Search code examples
c#.netlistperformancebyte

Performance Issue with List<byte>


I have a file (~30MB) which I read with File.ReadAllBytes() This File has a lot of structed data with different length (no terminator in between). So I have to check the length of the first data, cut it out and continue with the next one and so on and on. Therefore splitting it up in different Tasks is not possible.

Is there any other way to speed this up? (currently taking about 20minutes)

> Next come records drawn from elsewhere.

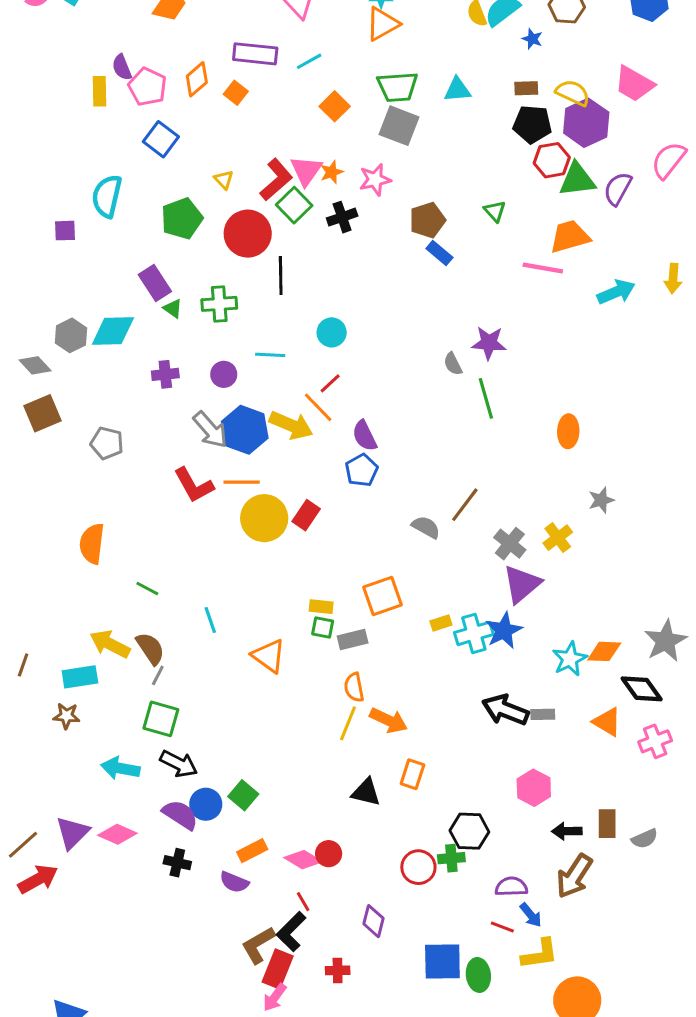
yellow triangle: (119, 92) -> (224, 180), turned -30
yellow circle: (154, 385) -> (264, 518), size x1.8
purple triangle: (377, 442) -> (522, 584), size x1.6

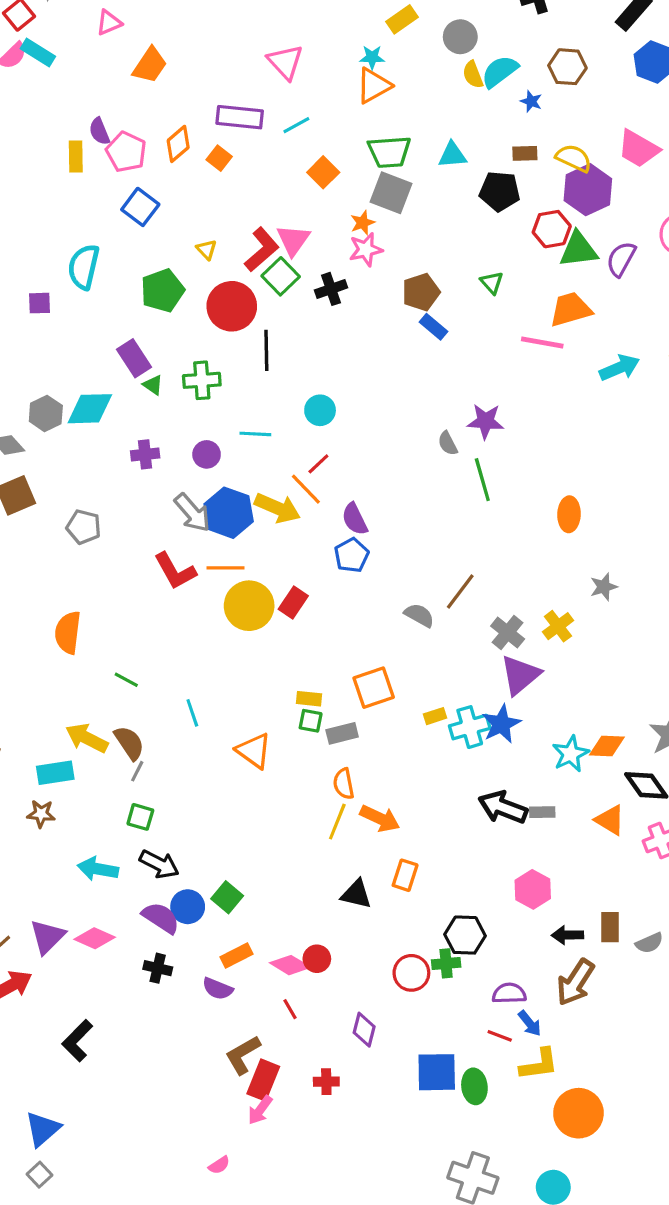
black pentagon: (532, 124) -> (500, 191), moved
orange star: (332, 172) -> (363, 223), moved
green square: (161, 719) -> (140, 817), size x0.7
black L-shape: (291, 932) -> (77, 1041), moved

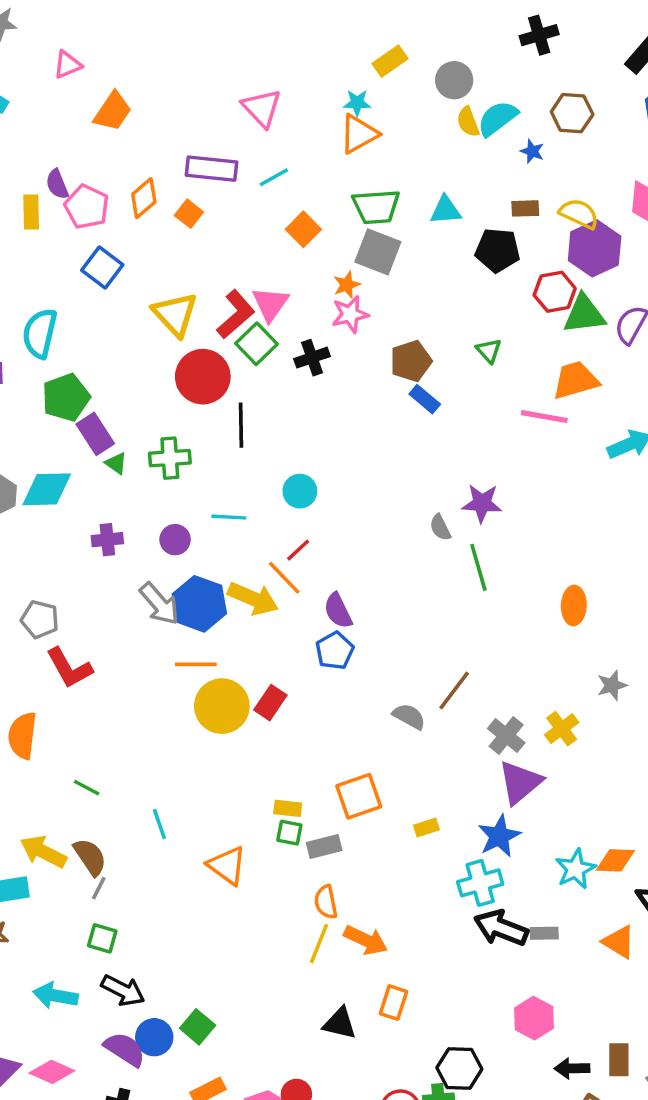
yellow triangle: (207, 250) -> (175, 314), size x2.0
green pentagon: (162, 290) -> (66, 397), moved
red L-shape: (175, 571) -> (69, 668), moved
cyan cross: (470, 727) -> (480, 883), moved

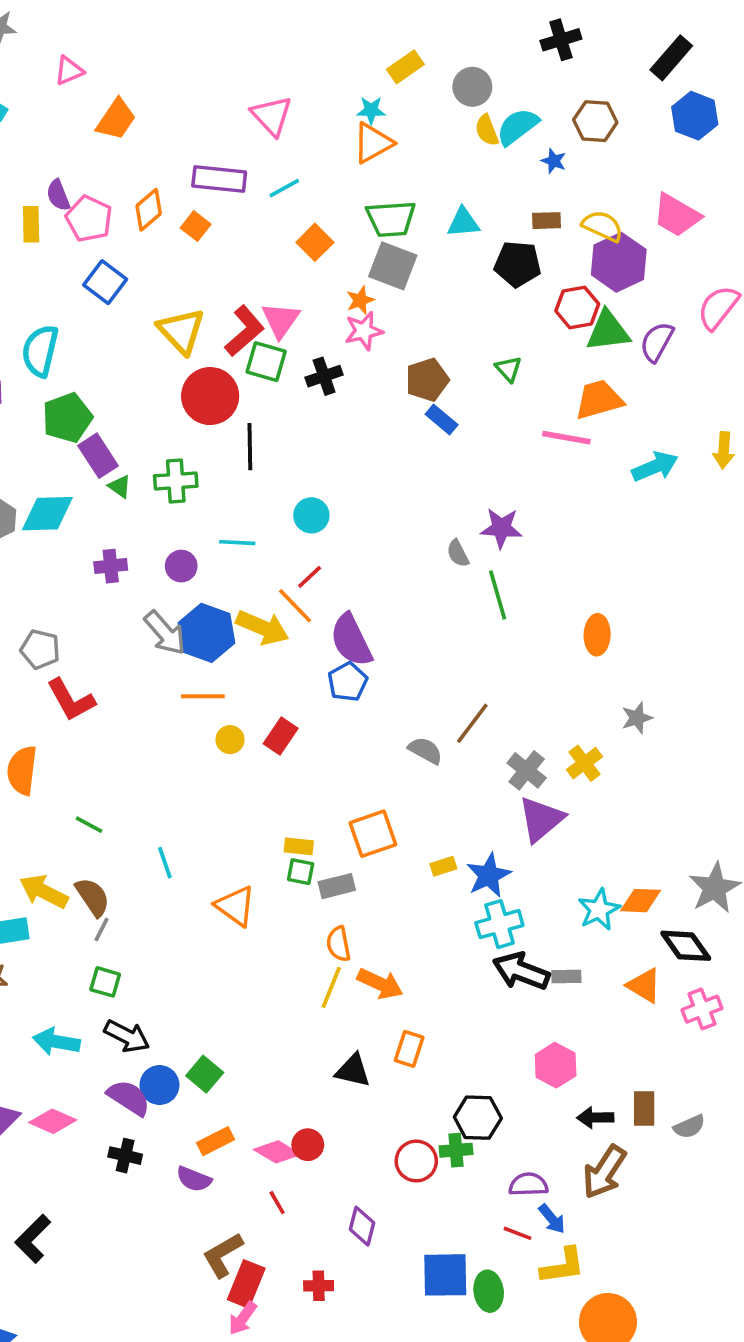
green square: (257, 344) -> (266, 362), turned -30
purple semicircle: (338, 611) -> (351, 640), size x1.4
yellow circle: (222, 706) -> (230, 740), size x0.5
blue star: (499, 836) -> (489, 875), moved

    List<Record> Records = new List<Record>  
    internal static void Import(List<byte> filedata)
    {
        var task = Task.Run(() =>
        {
            while (filedata.Count > 0)
            {
                Record record = new Record()
                filedata = record.GetData(filedata);
                Records.Add(record)
            }
        });
    }
      
    //inside class "Record"
    internal List<byte> GetData(List<byte> filedata)
    {
        this.length = BitConverter.ToUInt32(new byte[4] { filedata[8], filedata[9], filedata[10], filedata[11] }, 0);
        this.data = new byte[this.length + 1];
        filedata.CopyTo(0, this.data, 0, this.length);
        filedata.RemoveRange(0, 16 + this.length);
        return filedata;
    }

Solution

  • I think it's less about how you can make it better, and more that you couldn't possibly make it worse. There are some serious algorithmic and framework misunderstandings going on here, so much so that I'd recommend re-education for the person that wrote this.

    On to specifics:

    • don't allocate an array just to extract a number out of your byte buffer, you could just write it out by hand using 4th grade math, or use a built-in function like MemoryMarshal.Cast to re-interpret the bytes in place.
    • you shouldn't return an array (a list, in fact!!) of data from your main array, you should just extract what you actually need and return that in a struct. If you really aren't able to do that for whatever reason, you have spans and ArraySegment to avoid allocating a new list and copying data around for no reason.
    • filedata.RemoveRange(0, 16 + this.length); now the person is just being absolutely lazy. Removing items from the beginning of an array (a list, in fact, again) is a linear operation, just keep an index of the last processed byte and move it forward as you're processing your data.